To start with a pedantic point I refuse to call any computer game an RPG. Milton-Bradley has produced more RPG-like games than any computer claimant. Thesr are adventure and dungeon crawl games.
That aside, someone mentioned in a thread mentioned that early Elder Scrolls game bore a resemblance to RuneQuest rules, which honestly never occurred to me. It led to a question I am not the first NeoGrog to wonder: what happened to computer crawlers?
Compare: Fallout to Fallout 3, Baldur's Gate to Dragon Age, Daggerfall to Skyrim, Goldbox to Neverwinter Nights.
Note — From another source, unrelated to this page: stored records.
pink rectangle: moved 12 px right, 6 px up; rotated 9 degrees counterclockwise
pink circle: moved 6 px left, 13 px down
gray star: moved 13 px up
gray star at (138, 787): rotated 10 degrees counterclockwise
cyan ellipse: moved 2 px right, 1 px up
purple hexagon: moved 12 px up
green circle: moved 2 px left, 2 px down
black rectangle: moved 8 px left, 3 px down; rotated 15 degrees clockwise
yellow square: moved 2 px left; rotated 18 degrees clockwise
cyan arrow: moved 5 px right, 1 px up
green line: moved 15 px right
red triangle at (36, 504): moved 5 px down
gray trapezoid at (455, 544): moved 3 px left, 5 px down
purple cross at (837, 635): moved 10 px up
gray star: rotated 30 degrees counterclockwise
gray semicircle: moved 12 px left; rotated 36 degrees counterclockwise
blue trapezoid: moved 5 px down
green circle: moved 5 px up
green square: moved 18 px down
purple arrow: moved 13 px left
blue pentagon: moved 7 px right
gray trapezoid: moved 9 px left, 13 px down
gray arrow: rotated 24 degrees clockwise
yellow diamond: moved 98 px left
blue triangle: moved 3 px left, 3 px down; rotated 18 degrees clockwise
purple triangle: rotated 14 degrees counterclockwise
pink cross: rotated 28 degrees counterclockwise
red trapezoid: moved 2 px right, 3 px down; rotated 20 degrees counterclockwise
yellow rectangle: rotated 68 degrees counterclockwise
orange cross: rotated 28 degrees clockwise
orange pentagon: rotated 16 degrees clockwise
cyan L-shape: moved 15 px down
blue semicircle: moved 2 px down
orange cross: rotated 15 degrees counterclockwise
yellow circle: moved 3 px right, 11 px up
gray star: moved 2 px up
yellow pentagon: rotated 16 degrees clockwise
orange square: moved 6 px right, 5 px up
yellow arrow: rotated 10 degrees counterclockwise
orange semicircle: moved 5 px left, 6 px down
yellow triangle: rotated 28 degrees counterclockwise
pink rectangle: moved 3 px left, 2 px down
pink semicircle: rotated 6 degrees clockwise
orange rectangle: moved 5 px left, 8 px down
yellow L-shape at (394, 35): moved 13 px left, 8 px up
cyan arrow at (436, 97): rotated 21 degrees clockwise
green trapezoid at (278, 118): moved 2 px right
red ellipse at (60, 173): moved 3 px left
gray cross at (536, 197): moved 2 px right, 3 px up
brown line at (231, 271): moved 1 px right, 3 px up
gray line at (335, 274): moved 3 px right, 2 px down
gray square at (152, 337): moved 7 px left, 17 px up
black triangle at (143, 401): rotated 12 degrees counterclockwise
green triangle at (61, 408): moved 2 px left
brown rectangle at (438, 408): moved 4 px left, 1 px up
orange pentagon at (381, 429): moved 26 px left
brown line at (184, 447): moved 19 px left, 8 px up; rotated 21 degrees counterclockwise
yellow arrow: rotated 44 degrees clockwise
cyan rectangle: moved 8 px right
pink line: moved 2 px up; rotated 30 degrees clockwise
In every case these properties and developers went from hardcore (no 'world levels with you' nonsense) as o what are basically a linear, impossible to lose version of God of War with more dialogue. I'm not even saying the latter games are bad, but they have basically nothing in common with their predecessors except spells and swords.
There are still independent companies producing these hardcore sandbox games - Avernum comes to mind - but they're comically niche. It looks like not only thr broader world of gaming but the originators of hexcrawl/tabletop rulesets have utterly abandoned all pretence of making anything like the classics. Is it just me or did the exact same thing happen to Wizards of the Coast?
To speculate why I might say: 1. early computer crawlers were run on machines generally owned by nerds, who were also in the height of the classic Glorantha and D&D tabletop craze; 2 fantasy fiction was a lot less stereotyped and a lot more brutal at the time; 3 old computers couldn't handle more graphics. An expansion meant more mechanical and object content that didn't have to be loaded unless a player had it or was near it (towns, monsters, npc dialogue). This meant that a new rpg or expansion would be almost entirely real content, I.e. not skins for your character or shinier mountains; 4 back then gamers didn't have a lot of options, people who didn't like high lethality games requiring a ton of thought and even mapping skills simply whined and got ignored.
You fast forward and the industry is catering to masses who have access to computers, who don't care about tabletop RPGs and would rather have dynamic lighting for the trol ls ballsack than options like climbing and door busting (and it is the 3d environments that are the biggest constraint on replicating and the huge scale and interactivty of old games).
Though not exactly parallel, I do feel like the same thing happened to the RPG market. I have talked to both tabletop and PC gamers who can not imagine anyone would want high lethality, interpretative rules and 'unbalanced' character races. On the tabletop front, the castration of GM authority by rules mongering and concessions to players who want to play unique superheroes have also altered the expectations of many gamers, in part because they are drawing on video game and softcore fantasy tropes.
Of course there's nothing to stop us from playing old games, tabletop or computer, (aside from an inability to find and run them) but I think that the days of me caring about new, mass marketed products are over.
And Chaosium does seem like an exception, tabletop wise, as does GURPS, but though I know there are players I've never met a single one at the local hobby stores. Its almost ALL Pathfinder and World od Darkness.